| WHAT IS EXPECTED |
Please put every line of the entries below into a numbered list, leaving out any blank lines.

| DATA FOR PROCESSING |
+---+

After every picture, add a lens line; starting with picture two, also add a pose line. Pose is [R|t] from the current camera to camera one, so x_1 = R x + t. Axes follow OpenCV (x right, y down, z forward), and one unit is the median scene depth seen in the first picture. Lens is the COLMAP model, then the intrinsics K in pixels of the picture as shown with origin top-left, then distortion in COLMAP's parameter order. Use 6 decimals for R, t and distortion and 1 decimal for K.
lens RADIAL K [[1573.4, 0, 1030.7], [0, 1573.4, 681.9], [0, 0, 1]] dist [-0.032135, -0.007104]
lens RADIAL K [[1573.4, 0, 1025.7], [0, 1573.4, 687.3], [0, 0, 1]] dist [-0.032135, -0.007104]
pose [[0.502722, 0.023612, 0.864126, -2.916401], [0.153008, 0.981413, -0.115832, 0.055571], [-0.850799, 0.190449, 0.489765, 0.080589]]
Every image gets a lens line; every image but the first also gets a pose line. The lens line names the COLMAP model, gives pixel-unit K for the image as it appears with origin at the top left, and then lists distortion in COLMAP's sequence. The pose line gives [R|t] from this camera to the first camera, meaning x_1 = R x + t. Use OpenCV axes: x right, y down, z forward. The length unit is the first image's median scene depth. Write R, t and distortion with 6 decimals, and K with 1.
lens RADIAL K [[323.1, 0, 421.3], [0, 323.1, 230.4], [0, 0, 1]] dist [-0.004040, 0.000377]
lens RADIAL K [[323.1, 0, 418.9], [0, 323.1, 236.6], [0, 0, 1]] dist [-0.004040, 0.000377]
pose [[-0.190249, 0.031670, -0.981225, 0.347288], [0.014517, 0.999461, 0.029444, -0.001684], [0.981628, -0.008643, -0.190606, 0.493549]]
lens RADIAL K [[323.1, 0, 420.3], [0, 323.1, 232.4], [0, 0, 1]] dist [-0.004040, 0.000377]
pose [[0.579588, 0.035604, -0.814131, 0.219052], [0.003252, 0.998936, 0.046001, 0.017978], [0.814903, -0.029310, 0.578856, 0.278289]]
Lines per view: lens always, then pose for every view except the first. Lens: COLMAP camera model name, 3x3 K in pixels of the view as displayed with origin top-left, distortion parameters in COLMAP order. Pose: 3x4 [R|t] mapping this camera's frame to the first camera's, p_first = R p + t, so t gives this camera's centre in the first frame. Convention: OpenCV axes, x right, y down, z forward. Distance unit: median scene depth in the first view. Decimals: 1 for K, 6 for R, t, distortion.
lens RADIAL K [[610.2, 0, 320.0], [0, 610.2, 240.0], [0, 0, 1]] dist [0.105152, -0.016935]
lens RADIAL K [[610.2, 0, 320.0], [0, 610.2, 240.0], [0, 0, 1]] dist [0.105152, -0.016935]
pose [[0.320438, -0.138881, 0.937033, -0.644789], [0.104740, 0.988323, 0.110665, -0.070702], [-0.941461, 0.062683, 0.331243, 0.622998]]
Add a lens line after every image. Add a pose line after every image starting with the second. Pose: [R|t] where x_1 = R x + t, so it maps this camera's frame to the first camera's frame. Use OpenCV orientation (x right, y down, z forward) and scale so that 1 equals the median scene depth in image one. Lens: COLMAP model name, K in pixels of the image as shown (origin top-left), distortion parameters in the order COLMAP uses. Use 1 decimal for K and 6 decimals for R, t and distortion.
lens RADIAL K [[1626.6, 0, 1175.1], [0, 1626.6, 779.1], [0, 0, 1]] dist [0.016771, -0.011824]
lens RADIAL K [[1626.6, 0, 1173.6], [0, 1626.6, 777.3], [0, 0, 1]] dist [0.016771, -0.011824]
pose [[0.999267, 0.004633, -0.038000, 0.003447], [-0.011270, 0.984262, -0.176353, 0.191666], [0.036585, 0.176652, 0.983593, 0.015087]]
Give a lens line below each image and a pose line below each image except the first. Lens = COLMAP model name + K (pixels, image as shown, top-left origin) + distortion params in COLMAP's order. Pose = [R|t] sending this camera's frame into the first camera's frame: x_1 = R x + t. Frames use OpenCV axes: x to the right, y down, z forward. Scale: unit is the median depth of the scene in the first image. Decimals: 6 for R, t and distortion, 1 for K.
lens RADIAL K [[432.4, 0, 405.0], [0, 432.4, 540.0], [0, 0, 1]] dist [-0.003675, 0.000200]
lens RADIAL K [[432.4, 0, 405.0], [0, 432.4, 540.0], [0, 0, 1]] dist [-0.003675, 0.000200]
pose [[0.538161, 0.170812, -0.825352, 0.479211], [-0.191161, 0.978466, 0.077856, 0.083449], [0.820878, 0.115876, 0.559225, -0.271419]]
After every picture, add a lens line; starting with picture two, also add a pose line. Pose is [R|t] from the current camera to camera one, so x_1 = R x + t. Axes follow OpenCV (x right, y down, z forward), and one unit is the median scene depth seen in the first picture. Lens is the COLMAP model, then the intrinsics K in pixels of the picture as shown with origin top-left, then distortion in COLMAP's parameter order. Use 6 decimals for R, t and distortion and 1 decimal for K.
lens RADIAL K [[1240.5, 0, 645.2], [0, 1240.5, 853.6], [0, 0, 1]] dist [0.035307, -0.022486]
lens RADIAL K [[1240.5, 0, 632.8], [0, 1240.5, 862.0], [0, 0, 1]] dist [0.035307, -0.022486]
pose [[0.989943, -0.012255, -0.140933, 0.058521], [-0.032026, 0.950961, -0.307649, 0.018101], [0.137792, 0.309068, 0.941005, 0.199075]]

+---+

| REPLY |
1. After every picture, add a lens line; starting with picture two, also add a pose line. Pose is [R|t] from the current camera to camera one, so x_1 = R x + t. Axes follow OpenCV (x right, y down, z forward), and one unit is the median scene depth seen in the first picture. Lens is the COLMAP model, then the intrinsics K in pixels of the picture as shown with origin top-left, then distortion in COLMAP's parameter order. Use 6 decimals for R, t and distortion and 1 decimal for K.
2. lens RADIAL K [[1573.4, 0, 1030.7], [0, 1573.4, 681.9], [0, 0, 1]] dist [-0.032135, -0.007104]
3. lens RADIAL K [[1573.4, 0, 1025.7], [0, 1573.4, 687.3], [0, 0, 1]] dist [-0.032135, -0.007104]
4. pose [[0.502722, 0.023612, 0.864126, -2.916401], [0.153008, 0.981413, -0.115832, 0.055571], [-0.850799, 0.190449, 0.489765, 0.080589]]
5. Every image gets a lens line; every image but the first also gets a pose line. The lens line names the COLMAP model, gives pixel-unit K for the image as it appears with origin at the top left, and then lists distortion in COLMAP's sequence. The pose line gives [R|t] from this camera to the first camera, meaning x_1 = R x + t. Use OpenCV axes: x right, y down, z forward. The length unit is the first image's median scene depth. Write R, t and distortion with 6 decimals, and K with 1.
6. lens RADIAL K [[323.1, 0, 421.3], [0, 323.1, 230.4], [0, 0, 1]] dist [-0.004040, 0.000377]
7. lens RADIAL K [[323.1, 0, 418.9], [0, 323.1, 236.6], [0, 0, 1]] dist [-0.004040, 0.000377]
8. pose [[-0.190249, 0.031670, -0.981225, 0.347288], [0.014517, 0.999461, 0.029444, -0.001684], [0.981628, -0.008643, -0.190606, 0.493549]]
9. lens RADIAL K [[323.1, 0, 420.3], [0, 323.1, 232.4], [0, 0, 1]] dist [-0.004040, 0.000377]
10. pose [[0.579588, 0.035604, -0.814131, 0.219052], [0.003252, 0.998936, 0.046001, 0.017978], [0.814903, -0.029310, 0.578856, 0.278289]]
11. Lines per view: lens always, then pose for every view except the first. Lens: COLMAP camera model name, 3x3 K in pixels of the view as displayed with origin top-left, distortion parameters in COLMAP order. Pose: 3x4 [R|t] mapping this camera's frame to the first camera's, p_first = R p + t, so t gives this camera's centre in the first frame. Convention: OpenCV axes, x right, y down, z forward. Distance unit: median scene depth in the first view. Decimals: 1 for K, 6 for R, t, distortion.
12. lens RADIAL K [[610.2, 0, 320.0], [0, 610.2, 240.0], [0, 0, 1]] dist [0.105152, -0.016935]
13. lens RADIAL K [[610.2, 0, 320.0], [0, 610.2, 240.0], [0, 0, 1]] dist [0.105152, -0.016935]
14. pose [[0.320438, -0.138881, 0.937033, -0.644789], [0.104740, 0.988323, 0.110665, -0.070702], [-0.941461, 0.062683, 0.331243, 0.622998]]
15. Add a lens line after every image. Add a pose line after every image starting with the second. Pose: [R|t] where x_1 = R x + t, so it maps this camera's frame to the first camera's frame. Use OpenCV orientation (x right, y down, z forward) and scale so that 1 equals the median scene depth in image one. Lens: COLMAP model name, K in pixels of the image as shown (origin top-left), distortion parameters in the order COLMAP uses. Use 1 decimal for K and 6 decimals for R, t and distortion.
16. lens RADIAL K [[1626.6, 0, 1175.1], [0, 1626.6, 779.1], [0, 0, 1]] dist [0.016771, -0.011824]
17. lens RADIAL K [[1626.6, 0, 1173.6], [0, 1626.6, 777.3], [0, 0, 1]] dist [0.016771, -0.011824]
18. pose [[0.999267, 0.004633, -0.038000, 0.003447], [-0.011270, 0.984262, -0.176353, 0.191666], [0.036585, 0.176652, 0.983593, 0.015087]]
19. Give a lens line below each image and a pose line below each image except the first. Lens = COLMAP model name + K (pixels, image as shown, top-left origin) + distortion params in COLMAP's order. Pose = [R|t] sending this camera's frame into the first camera's frame: x_1 = R x + t. Frames use OpenCV axes: x to the right, y down, z forward. Scale: unit is the median depth of the scene in the first image. Decimals: 6 for R, t and distortion, 1 for K.
20. lens RADIAL K [[432.4, 0, 405.0], [0, 432.4, 540.0], [0, 0, 1]] dist [-0.003675, 0.000200]
21. lens RADIAL K [[432.4, 0, 405.0], [0, 432.4, 540.0], [0, 0, 1]] dist [-0.003675, 0.000200]
22. pose [[0.538161, 0.170812, -0.825352, 0.479211], [-0.191161, 0.978466, 0.077856, 0.083449], [0.820878, 0.115876, 0.559225, -0.271419]]
23. After every picture, add a lens line; starting with picture two, also add a pose line. Pose is [R|t] from the current camera to camera one, so x_1 = R x + t. Axes follow OpenCV (x right, y down, z forward), and one unit is the median scene depth seen in the first picture. Lens is the COLMAP model, then the intrinsics K in pixels of the picture as shown with origin top-left, then distortion in COLMAP's parameter order. Use 6 decimals for R, t and distortion and 1 decimal for K.
24. lens RADIAL K [[1240.5, 0, 645.2], [0, 1240.5, 853.6], [0, 0, 1]] dist [0.035307, -0.022486]
25. lens RADIAL K [[1240.5, 0, 632.8], [0, 1240.5, 862.0], [0, 0, 1]] dist [0.035307, -0.022486]
26. pose [[0.989943, -0.012255, -0.140933, 0.058521], [-0.032026, 0.950961, -0.307649, 0.018101], [0.137792, 0.309068, 0.941005, 0.199075]]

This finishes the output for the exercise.